##### Brano selezionato #####

Senza categoria | 21 Febbraio 2015

PEZZOTTOBASE

Più che “Le Delizie mozzarella di bufala” chiamatelo “Le Furbizie“, per non dir di peggio: l’inserto pubblicitario comparso in queste ore sull’edizione bolognese de La Repubblica, il grande giornale italiano che copia le “notizie” da Lercio.it, ha dell’incredibile, o almeno dovrebbe averne se non fossimo la colonia interna dell’Italia-Unita-SPA.
11016553_10205039053369127_2011662583_nIn sostanza il Caseificio Le Delizie, un’azienda specializzata nella commercializzazione di latticini e formaggi freschi con sede a Bologna, pubblicizza la vendita di mozzarella di bufala prodotta con “manifattura campana” – il che si immagina dovrebbe garantirne la bontà, dato che questa come tutte le nostre eccellenze non sono mai stati in grado neanche di copiarle in modo decente – ma con latte di bufala “nostrano”, ovvero dell’Emilia Romagna. “Tutti i prodotti fatti con latte di bufala nostrano” è ribadito a chiare lettere nell’inserto.

##### Dati da esaminare #####

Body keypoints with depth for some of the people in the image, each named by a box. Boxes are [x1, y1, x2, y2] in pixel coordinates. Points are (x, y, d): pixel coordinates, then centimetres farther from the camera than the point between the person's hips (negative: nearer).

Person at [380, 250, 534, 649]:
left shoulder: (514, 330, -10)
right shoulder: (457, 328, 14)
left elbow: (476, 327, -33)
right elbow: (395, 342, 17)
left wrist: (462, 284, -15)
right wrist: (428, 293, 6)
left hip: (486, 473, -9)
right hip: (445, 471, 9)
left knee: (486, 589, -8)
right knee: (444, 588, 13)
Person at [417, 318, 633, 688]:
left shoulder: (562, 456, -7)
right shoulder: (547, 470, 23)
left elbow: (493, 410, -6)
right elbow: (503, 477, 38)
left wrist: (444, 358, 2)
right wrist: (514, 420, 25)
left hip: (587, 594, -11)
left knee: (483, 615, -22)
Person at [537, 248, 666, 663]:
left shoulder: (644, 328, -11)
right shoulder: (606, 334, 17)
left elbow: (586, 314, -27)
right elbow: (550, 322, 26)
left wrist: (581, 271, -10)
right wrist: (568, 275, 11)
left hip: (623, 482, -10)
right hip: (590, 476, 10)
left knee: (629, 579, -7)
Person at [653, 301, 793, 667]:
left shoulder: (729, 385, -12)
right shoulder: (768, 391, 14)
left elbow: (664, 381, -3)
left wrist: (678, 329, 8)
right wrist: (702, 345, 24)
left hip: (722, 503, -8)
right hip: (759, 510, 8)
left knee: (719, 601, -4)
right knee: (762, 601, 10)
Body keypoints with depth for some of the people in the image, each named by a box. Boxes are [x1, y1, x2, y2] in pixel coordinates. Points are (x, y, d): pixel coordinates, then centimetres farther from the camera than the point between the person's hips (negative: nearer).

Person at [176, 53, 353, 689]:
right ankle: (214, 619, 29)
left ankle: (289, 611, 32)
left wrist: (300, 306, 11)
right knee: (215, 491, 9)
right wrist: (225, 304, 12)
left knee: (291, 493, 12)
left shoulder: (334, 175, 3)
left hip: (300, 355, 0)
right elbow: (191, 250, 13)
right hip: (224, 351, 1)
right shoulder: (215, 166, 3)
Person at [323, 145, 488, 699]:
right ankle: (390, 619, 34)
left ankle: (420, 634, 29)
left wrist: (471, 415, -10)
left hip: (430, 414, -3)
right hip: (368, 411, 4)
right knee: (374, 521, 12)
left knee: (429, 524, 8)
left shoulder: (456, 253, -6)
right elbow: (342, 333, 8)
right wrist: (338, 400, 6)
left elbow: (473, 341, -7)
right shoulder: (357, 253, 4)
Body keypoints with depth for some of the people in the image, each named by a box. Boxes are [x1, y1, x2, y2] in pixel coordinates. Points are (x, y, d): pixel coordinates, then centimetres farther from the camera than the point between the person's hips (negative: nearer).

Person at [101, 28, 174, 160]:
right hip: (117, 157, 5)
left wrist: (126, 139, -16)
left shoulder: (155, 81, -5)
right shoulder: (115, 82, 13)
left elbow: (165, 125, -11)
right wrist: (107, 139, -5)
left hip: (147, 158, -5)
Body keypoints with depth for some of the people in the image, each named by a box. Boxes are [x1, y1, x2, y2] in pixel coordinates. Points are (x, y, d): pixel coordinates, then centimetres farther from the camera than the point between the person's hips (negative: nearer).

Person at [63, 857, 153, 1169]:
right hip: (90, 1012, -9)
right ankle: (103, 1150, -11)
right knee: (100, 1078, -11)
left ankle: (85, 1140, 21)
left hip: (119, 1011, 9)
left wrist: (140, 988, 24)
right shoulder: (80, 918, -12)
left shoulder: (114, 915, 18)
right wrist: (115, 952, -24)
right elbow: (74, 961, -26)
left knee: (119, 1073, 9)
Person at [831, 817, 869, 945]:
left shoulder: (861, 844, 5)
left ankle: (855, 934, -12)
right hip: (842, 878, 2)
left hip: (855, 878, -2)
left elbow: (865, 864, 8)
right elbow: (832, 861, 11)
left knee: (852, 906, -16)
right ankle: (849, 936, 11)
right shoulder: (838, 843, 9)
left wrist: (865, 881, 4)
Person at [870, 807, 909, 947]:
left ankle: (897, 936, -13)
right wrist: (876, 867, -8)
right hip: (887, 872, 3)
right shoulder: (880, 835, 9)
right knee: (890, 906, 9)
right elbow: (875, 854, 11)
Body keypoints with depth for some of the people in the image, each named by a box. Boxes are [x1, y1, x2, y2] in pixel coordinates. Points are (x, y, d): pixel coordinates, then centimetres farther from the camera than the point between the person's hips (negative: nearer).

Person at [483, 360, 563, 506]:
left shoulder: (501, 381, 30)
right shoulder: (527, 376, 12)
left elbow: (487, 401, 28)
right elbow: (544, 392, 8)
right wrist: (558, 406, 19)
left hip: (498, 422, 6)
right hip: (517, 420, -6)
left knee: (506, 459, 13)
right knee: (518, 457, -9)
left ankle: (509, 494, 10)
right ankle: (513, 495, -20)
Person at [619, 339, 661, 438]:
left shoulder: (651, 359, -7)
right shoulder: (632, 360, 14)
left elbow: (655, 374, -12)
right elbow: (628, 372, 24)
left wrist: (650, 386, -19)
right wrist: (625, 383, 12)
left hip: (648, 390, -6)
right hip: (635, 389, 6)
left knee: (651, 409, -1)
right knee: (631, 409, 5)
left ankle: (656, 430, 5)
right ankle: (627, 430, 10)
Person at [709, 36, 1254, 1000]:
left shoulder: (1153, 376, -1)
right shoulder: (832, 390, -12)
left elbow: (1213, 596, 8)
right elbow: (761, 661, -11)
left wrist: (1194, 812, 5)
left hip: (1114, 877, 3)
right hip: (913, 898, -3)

#####

Consegne
1. Ricopia il brano cominciando da "11016553_10205039053369127_2011662583_nIn sostanza il" e proseguendo fino a "chiare lettere nell’inserto.".
2. Stabilisci se ognuna delle affermazioni concorda con il brano. Rispondi sì o no e cita alla lettera le parole del brano che lo dimostrano. (a) Il Caseificio Le Delizie ha sede a Bologna. (b) L'inserto è comparso sull'edizione romana de La Repubblica. (c) Secondo l'inserto, il latte di bufala usato proviene dalla Campania.
I record non hanno alcun legame con il brano.

Risposte attese
1.
11016553_10205039053369127_2011662583_nIn sostanza il Caseificio Le Delizie, un’azienda specializzata nella commercializzazione di latticini e formaggi freschi con sede a Bologna, pubblicizza la vendita di mozzarella di bufala prodotta con “manifattura campana” – il che si immagina dovrebbe garantirne la bontà, dato che questa come tutte le nostre eccellenze non sono mai stati in grado neanche di copiarle in modo decente – ma con latte di bufala “nostrano”, ovvero dell’Emilia Romagna. “Tutti i prodotti fatti con latte di bufala nostrano” è ribadito a chiare lettere nell’inserto.

2.
(a) Sì: "con sede a Bologna".
(b) No: "sull’edizione bolognese de La Repubblica".
(c) No: "ma con latte di bufala “nostrano”, ovvero dell’Emilia Romagna".